**What is needed**: Carry on the passage on the PROMETHEE decision method from the point where it stops, adding the next steps of the procedure.
Excerpt to read START
Let $L_a(p)$ and $L_b(p)$ be two PLTSs, $L_a(p)=\{L_a^{(k)}(p_a^{(k)})|k=1,2,\dots ,\#L_a(p)\}$, $L_b(p)=\{L_b^{(k)}(p_b^{(k)})|k=1,2,\dots ,\#L_b(p)\}$, $\#L_a(p)=\#L_b(p)$, then the deviation degree between the two PLTSs can be computed as follows:

$$d(L_a(p),L_b(p))=\sqrt{{\displaystyle \sum }_{k=1}^{\#L_{a(p)}}{(p_a^{(k)}{r}_a^{(k)}-p_b^{(k)}{r}_b^{(k)})}^2/\#L_{a(p)}}$$

(7)

3. PROMETHEE

PROMETHEE was developed in 1982. Because the procedure of PROMETHEE is very easy, it can be understood by decision-makers. The method attracts much attention. It is widely used in different fields, such as energy sources [28,29], sub-watersheds ranking [30], military airport location selection [25]. PROMETHEE has been extended to different versions, such as PROMETHEE II, PROMETHEE III, and PROMETHEE IV [31]. The main steps of the PROMETHEE are as follows:

• Identify decision-makers. Before making evaluation, some decision-makers should be invited. Furthermore, experts with abundant experience in this area are desirable. They can give more reasonable results.
Excerpt to read END
Data provided START
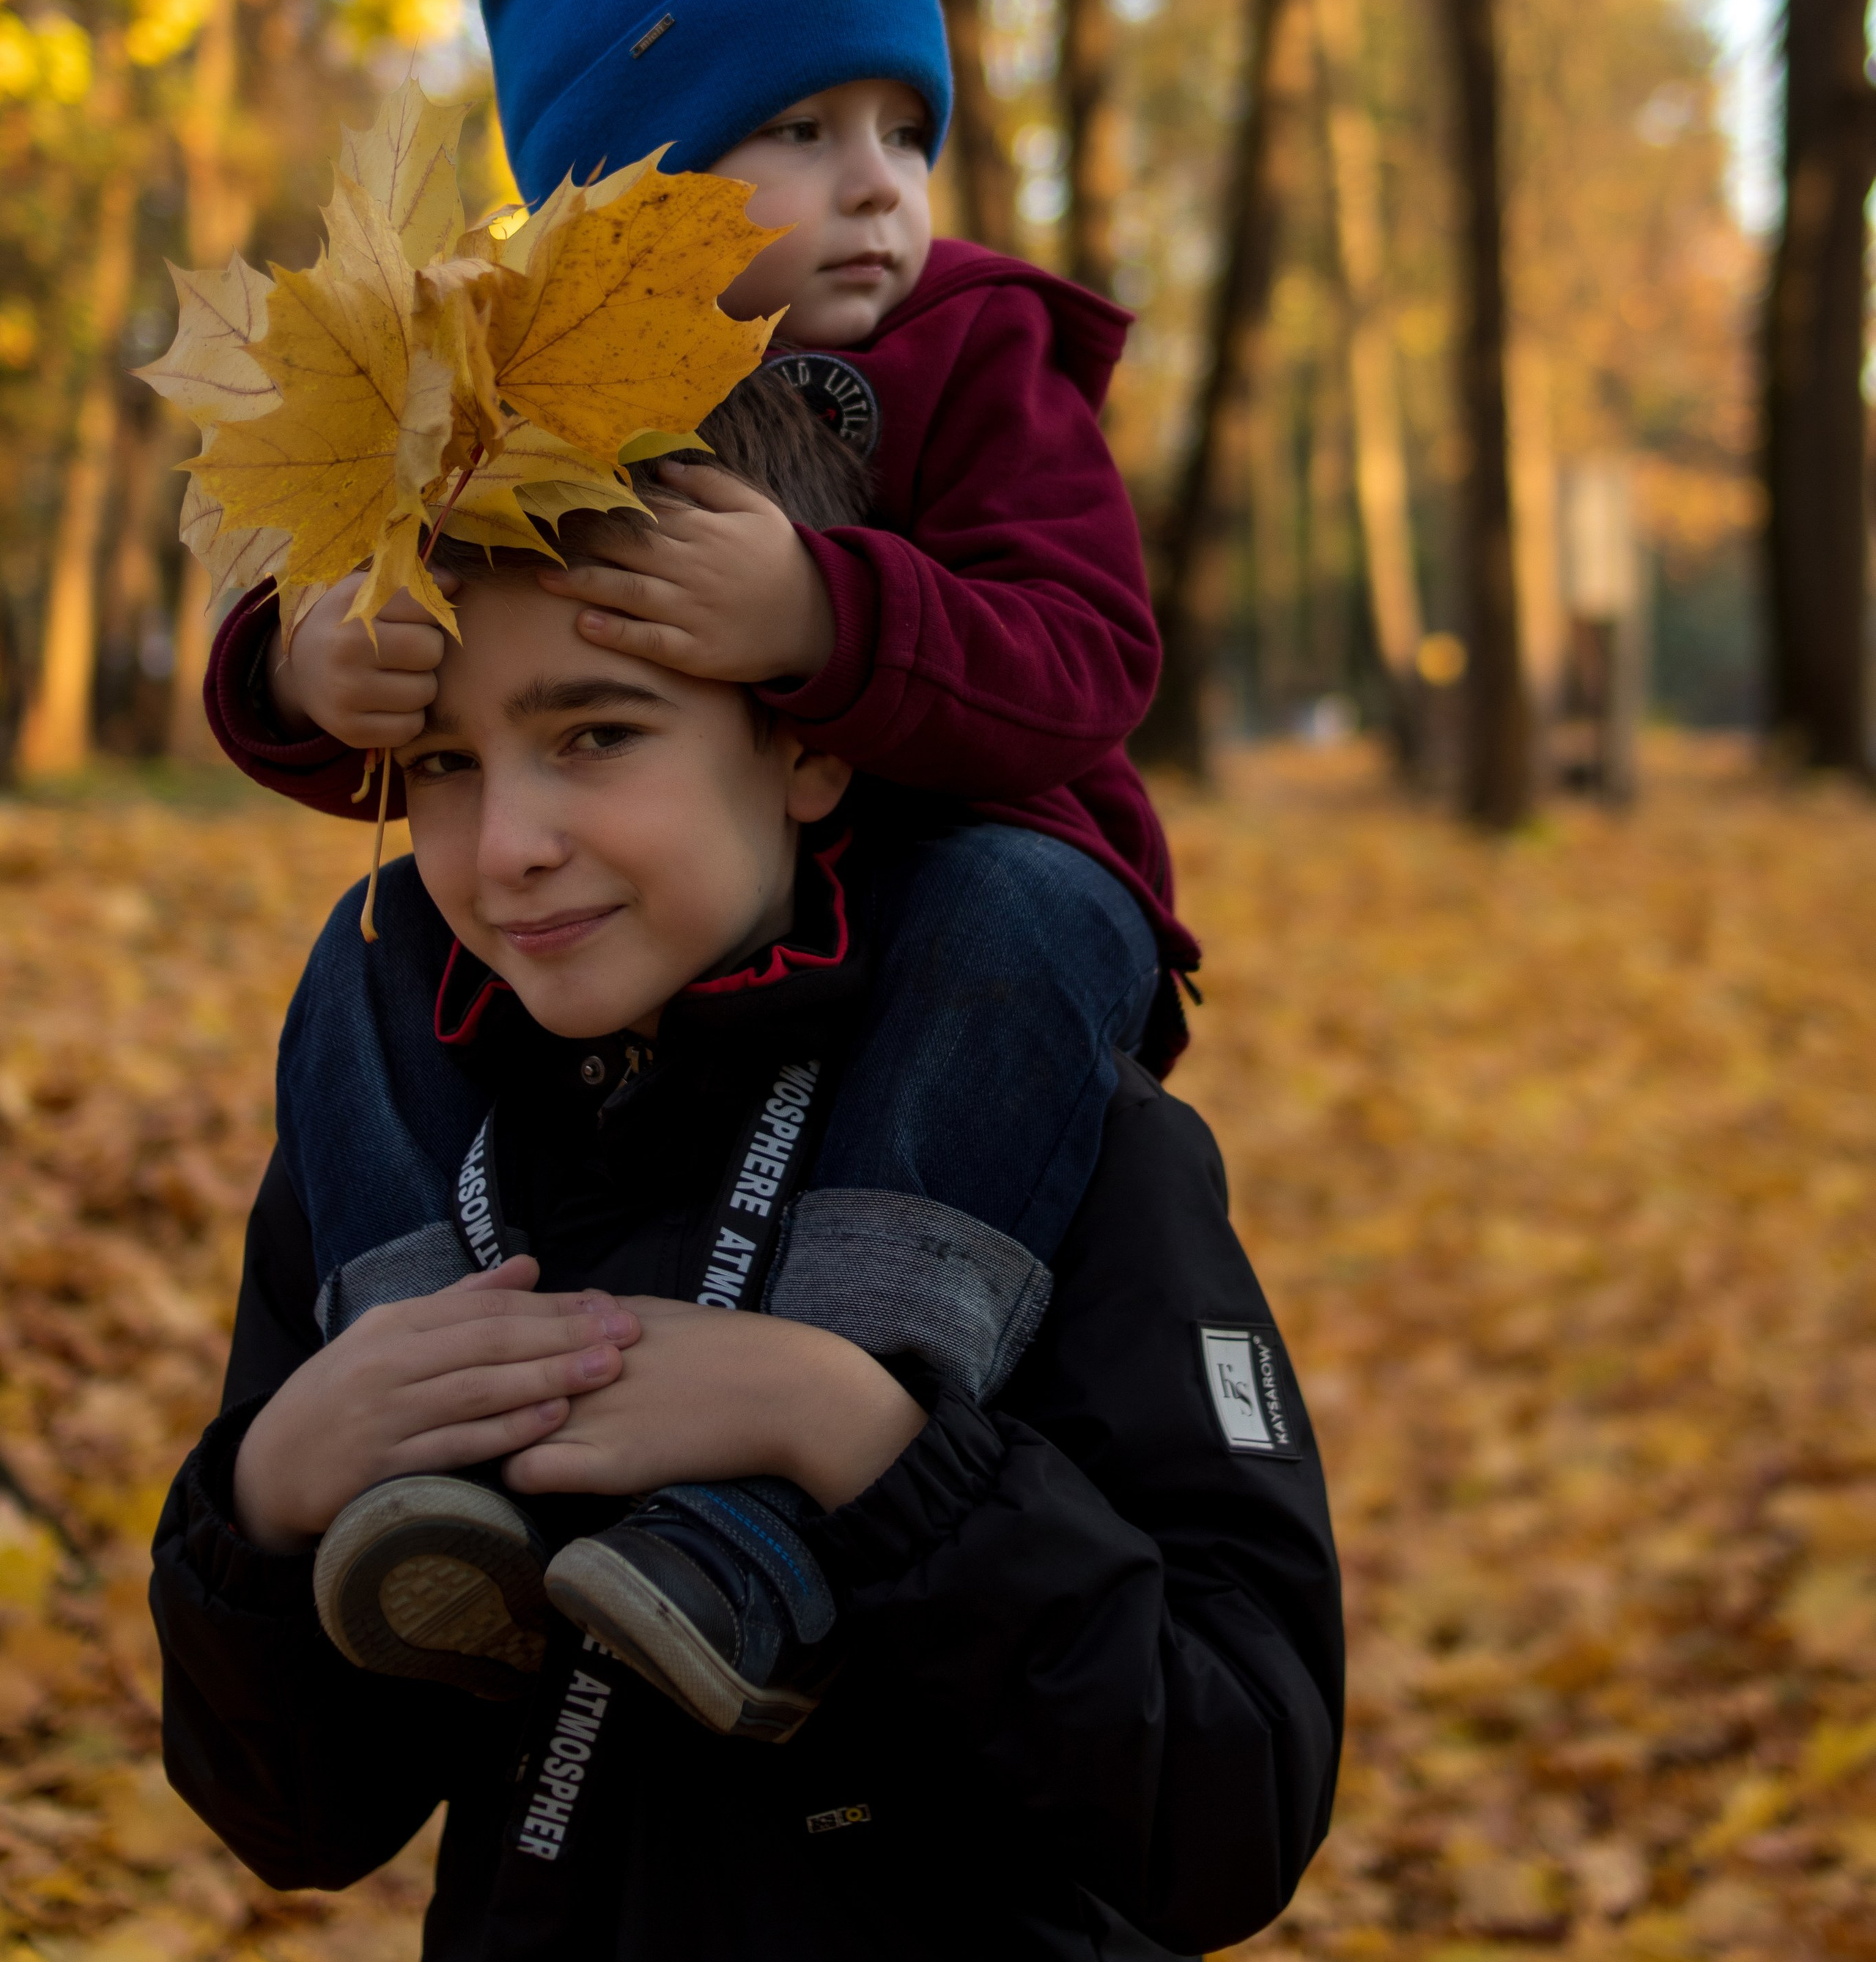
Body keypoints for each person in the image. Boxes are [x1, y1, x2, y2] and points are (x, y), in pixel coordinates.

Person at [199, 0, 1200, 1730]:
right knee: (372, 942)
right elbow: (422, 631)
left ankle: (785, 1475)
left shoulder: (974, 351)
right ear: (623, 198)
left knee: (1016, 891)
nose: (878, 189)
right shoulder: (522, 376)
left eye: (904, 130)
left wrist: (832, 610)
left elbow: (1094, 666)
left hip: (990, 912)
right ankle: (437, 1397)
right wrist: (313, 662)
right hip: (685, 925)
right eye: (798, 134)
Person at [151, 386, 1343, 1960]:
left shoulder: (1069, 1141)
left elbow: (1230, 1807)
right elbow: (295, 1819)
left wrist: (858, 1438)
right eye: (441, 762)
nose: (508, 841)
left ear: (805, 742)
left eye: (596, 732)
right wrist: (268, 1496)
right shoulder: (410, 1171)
Data provided END
Data provided START
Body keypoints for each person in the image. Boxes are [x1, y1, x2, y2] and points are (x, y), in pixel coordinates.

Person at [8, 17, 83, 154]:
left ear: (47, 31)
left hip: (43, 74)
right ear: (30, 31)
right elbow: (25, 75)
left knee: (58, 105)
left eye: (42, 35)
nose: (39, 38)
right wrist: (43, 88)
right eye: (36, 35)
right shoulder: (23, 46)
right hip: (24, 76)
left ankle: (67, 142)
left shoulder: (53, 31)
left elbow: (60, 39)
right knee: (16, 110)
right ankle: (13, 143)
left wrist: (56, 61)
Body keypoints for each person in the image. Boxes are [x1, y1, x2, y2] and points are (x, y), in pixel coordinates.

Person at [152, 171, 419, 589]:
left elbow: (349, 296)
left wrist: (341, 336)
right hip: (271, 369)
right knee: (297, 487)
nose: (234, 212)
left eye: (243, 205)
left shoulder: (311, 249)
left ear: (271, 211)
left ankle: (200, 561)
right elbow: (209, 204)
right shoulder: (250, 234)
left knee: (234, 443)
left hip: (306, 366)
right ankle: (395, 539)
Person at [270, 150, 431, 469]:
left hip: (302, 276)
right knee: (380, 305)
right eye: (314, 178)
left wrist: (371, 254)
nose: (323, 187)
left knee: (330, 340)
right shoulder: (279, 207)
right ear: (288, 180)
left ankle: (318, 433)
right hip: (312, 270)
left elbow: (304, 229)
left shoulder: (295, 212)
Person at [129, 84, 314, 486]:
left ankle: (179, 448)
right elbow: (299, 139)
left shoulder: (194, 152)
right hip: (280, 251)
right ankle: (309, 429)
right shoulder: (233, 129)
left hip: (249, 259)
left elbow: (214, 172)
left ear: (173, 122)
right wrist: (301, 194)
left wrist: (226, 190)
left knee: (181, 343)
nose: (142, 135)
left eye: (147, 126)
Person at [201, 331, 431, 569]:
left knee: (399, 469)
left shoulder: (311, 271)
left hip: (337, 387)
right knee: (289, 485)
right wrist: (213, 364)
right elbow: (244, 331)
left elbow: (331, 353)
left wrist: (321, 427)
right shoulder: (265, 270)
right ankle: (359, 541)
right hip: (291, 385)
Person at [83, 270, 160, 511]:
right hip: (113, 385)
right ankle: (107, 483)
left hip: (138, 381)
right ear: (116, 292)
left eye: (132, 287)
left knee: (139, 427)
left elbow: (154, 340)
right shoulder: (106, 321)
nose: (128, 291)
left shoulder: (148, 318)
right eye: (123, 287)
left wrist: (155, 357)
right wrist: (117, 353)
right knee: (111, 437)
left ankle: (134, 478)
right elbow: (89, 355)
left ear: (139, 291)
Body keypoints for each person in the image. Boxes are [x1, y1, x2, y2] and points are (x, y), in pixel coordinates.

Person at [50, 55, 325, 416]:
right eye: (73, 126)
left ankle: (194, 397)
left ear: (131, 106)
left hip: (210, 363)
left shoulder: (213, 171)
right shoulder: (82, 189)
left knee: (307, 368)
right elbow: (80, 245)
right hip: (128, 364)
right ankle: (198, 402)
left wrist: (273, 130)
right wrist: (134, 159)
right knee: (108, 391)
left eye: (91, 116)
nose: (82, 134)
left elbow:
Data provided END
Data provided START
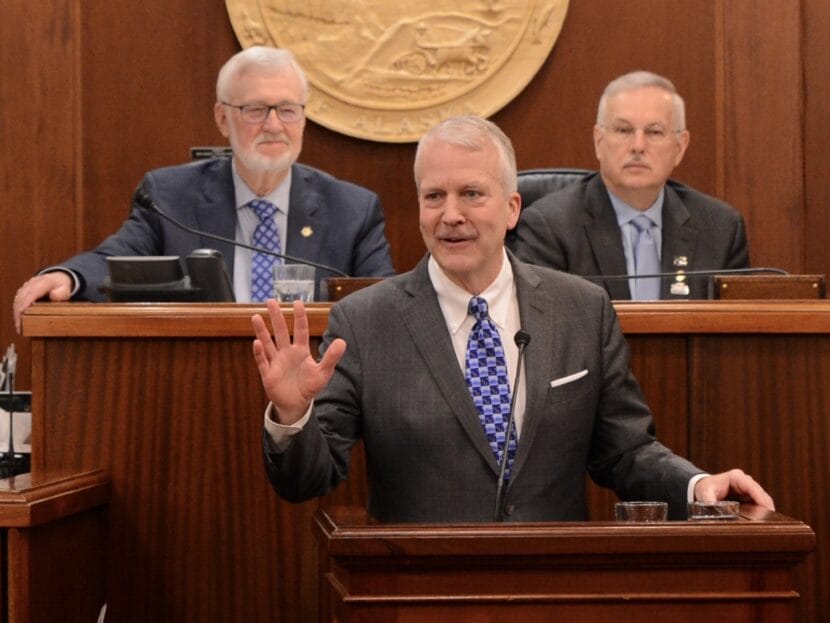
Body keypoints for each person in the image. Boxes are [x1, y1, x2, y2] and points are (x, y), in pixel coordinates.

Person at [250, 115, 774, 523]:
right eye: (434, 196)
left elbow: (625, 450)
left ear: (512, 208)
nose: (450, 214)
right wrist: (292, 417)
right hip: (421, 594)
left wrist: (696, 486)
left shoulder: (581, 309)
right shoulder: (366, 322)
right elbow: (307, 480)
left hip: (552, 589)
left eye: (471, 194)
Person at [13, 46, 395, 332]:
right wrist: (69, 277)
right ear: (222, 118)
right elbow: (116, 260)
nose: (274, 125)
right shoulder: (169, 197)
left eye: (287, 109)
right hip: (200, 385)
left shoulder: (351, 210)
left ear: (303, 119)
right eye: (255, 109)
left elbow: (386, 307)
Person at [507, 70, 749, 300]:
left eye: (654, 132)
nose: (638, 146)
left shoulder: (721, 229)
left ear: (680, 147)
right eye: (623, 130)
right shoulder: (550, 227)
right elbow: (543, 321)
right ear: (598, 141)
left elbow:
Data provided END
**Exercise result**:
• Establish the criteria. Generally, alternatives are evaluated based on the established criteria. The decision-makers give their rating according to the performance of criteria.
• Weights of the criteria. The weight is the relative importance among the criteria. Since the weights are not calculated, they are the decision-maker’s preferences. The weights are subjective, not objective. Nowadays, there are many methods to obtain weights of the criteria, such as AHP, Entropy, and Delphi. In addition, the requirement that the sum of weights is equal to one is needed.
• Evaluate performances of alternatives. Decision-makers are asked to make an objective evaluation of each alternative based on their professional background.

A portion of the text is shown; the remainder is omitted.